* Collection entries *
--- START ---

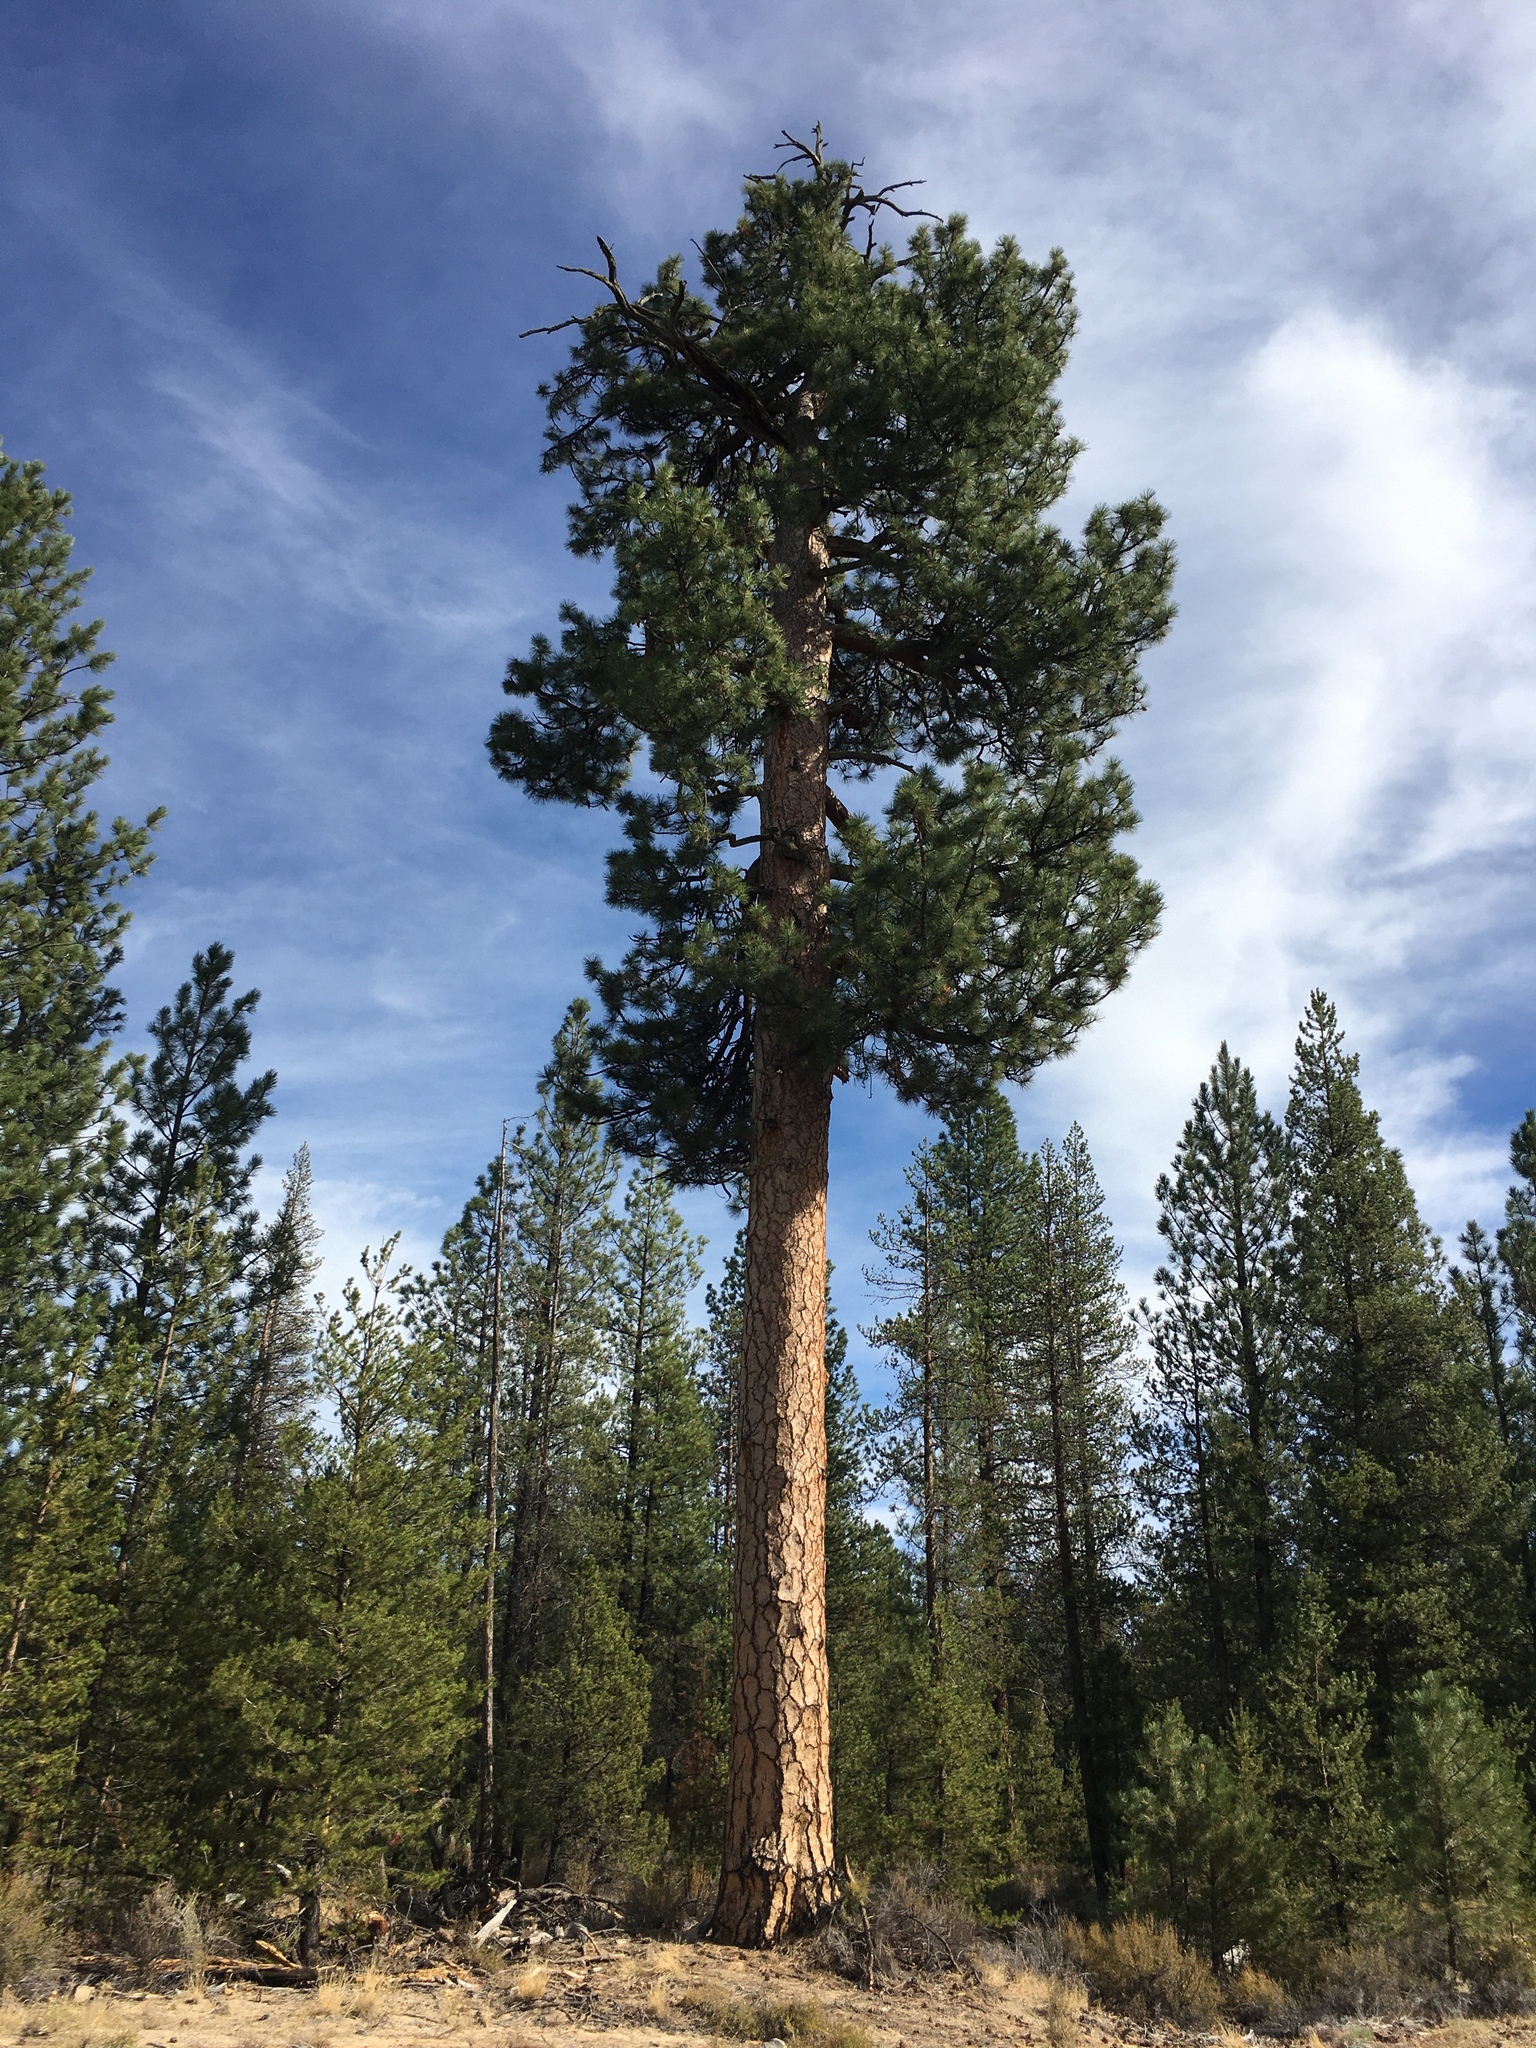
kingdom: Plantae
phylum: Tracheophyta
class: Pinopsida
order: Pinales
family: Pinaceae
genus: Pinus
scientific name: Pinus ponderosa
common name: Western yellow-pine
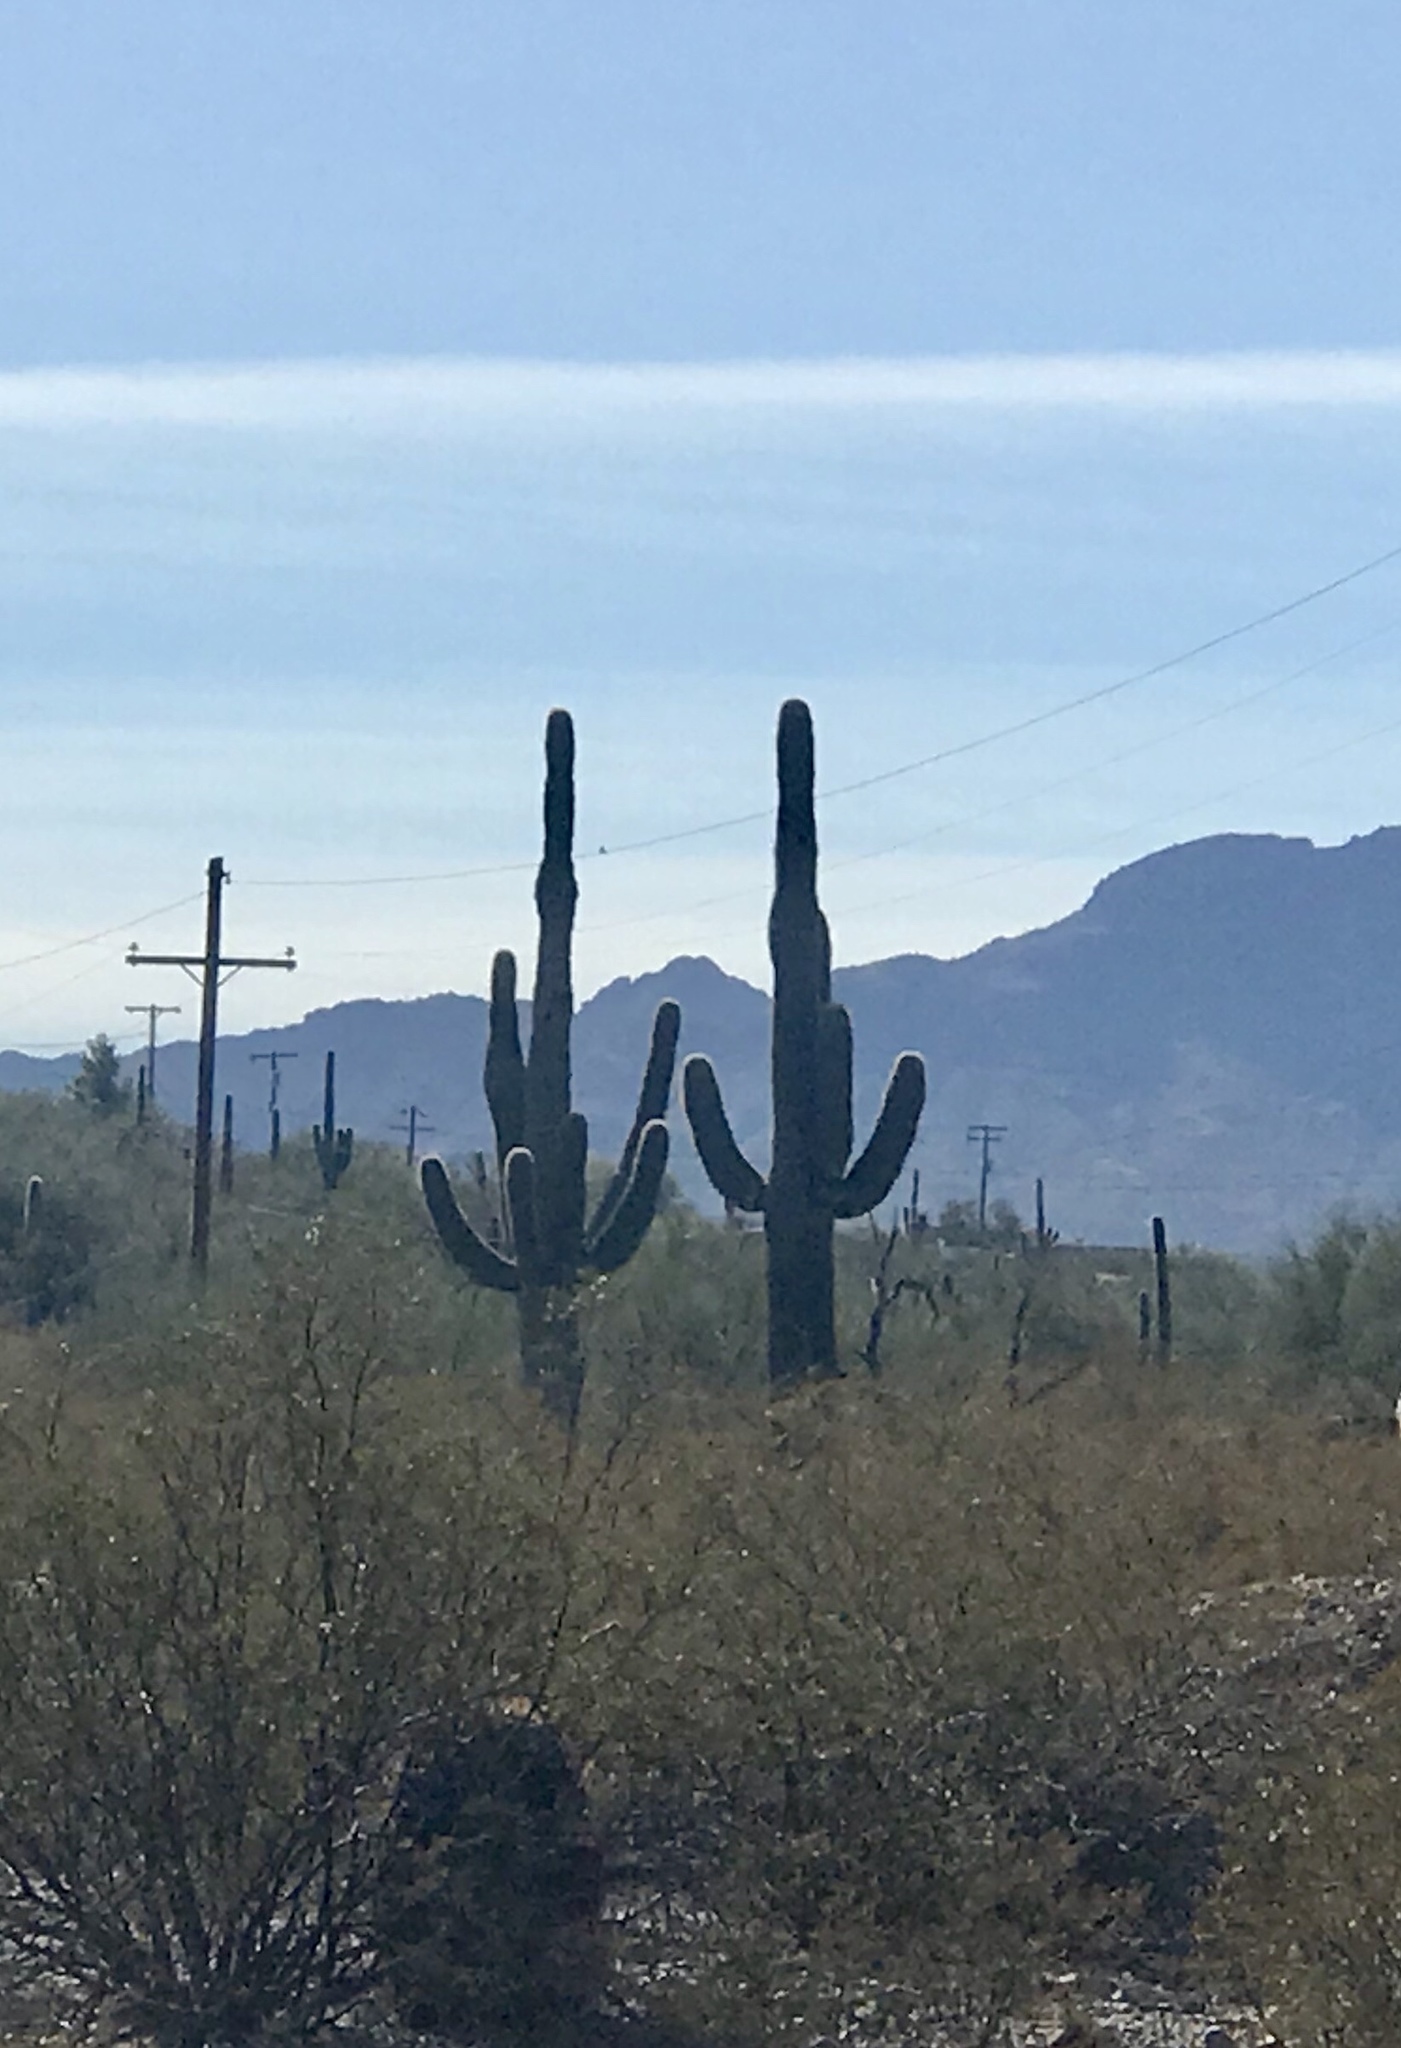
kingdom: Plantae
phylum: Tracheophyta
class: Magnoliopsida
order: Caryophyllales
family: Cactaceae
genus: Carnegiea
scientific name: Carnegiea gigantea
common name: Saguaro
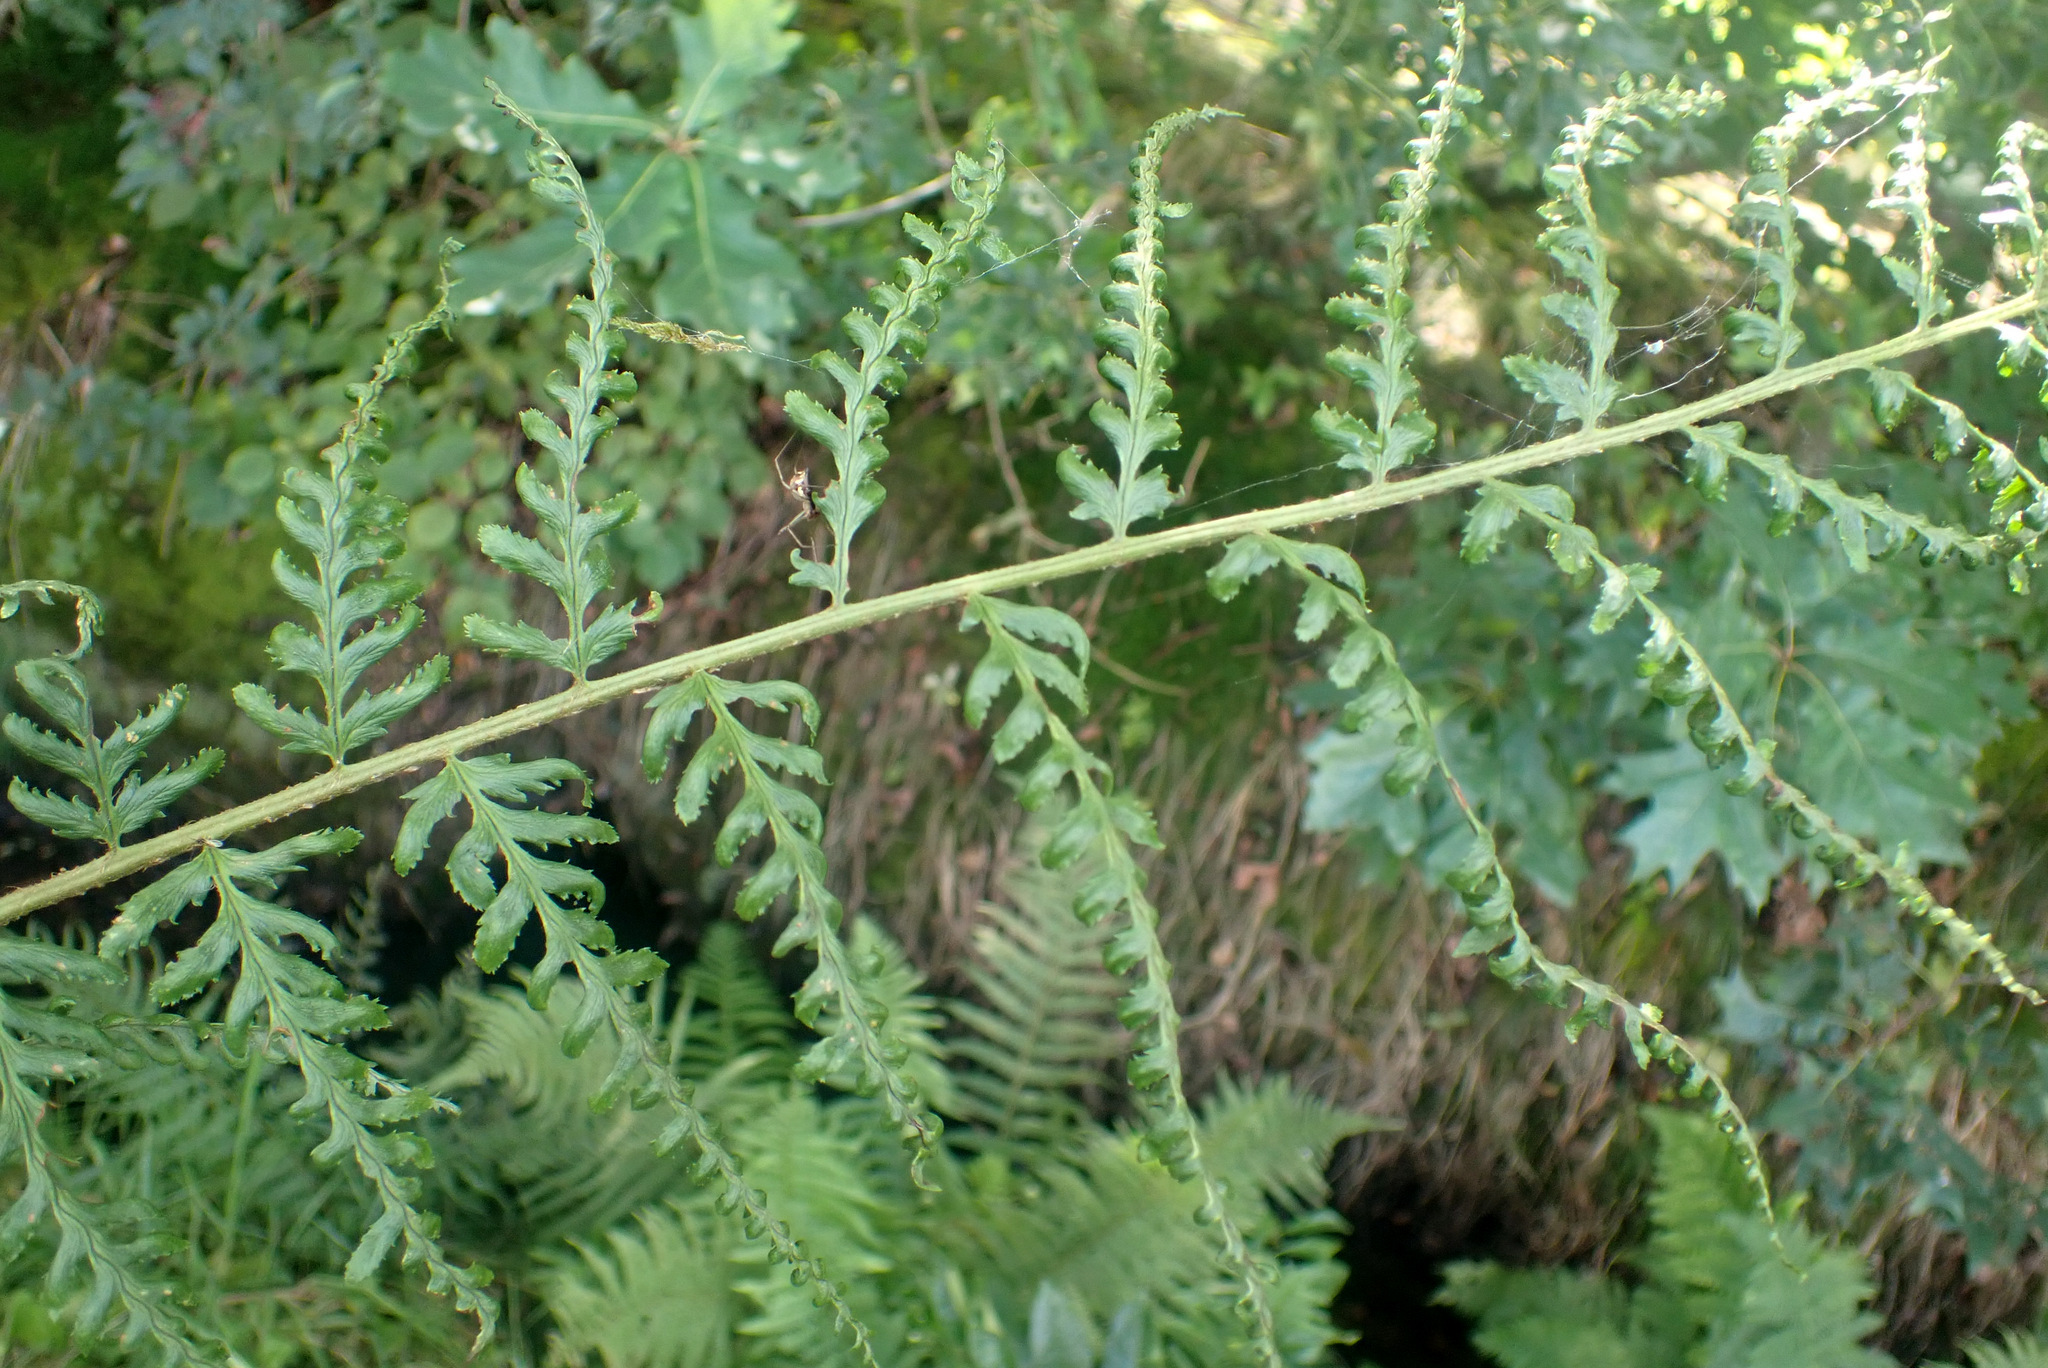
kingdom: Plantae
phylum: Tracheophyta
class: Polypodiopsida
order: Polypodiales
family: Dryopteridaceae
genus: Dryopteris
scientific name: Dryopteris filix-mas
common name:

--- END ---

* GOAL OF THE EXERCISE *
Reproduce every line of the listing above exactly, leaving out the pictures.

* WRITTEN ANSWER *
kingdom: Plantae
phylum: Tracheophyta
class: Pinopsida
order: Pinales
family: Pinaceae
genus: Pinus
scientific name: Pinus ponderosa
common name: Western yellow-pine
kingdom: Plantae
phylum: Tracheophyta
class: Magnoliopsida
order: Caryophyllales
family: Cactaceae
genus: Carnegiea
scientific name: Carnegiea gigantea
common name: Saguaro
kingdom: Plantae
phylum: Tracheophyta
class: Polypodiopsida
order: Polypodiales
family: Dryopteridaceae
genus: Dryopteris
scientific name: Dryopteris filix-mas
common name:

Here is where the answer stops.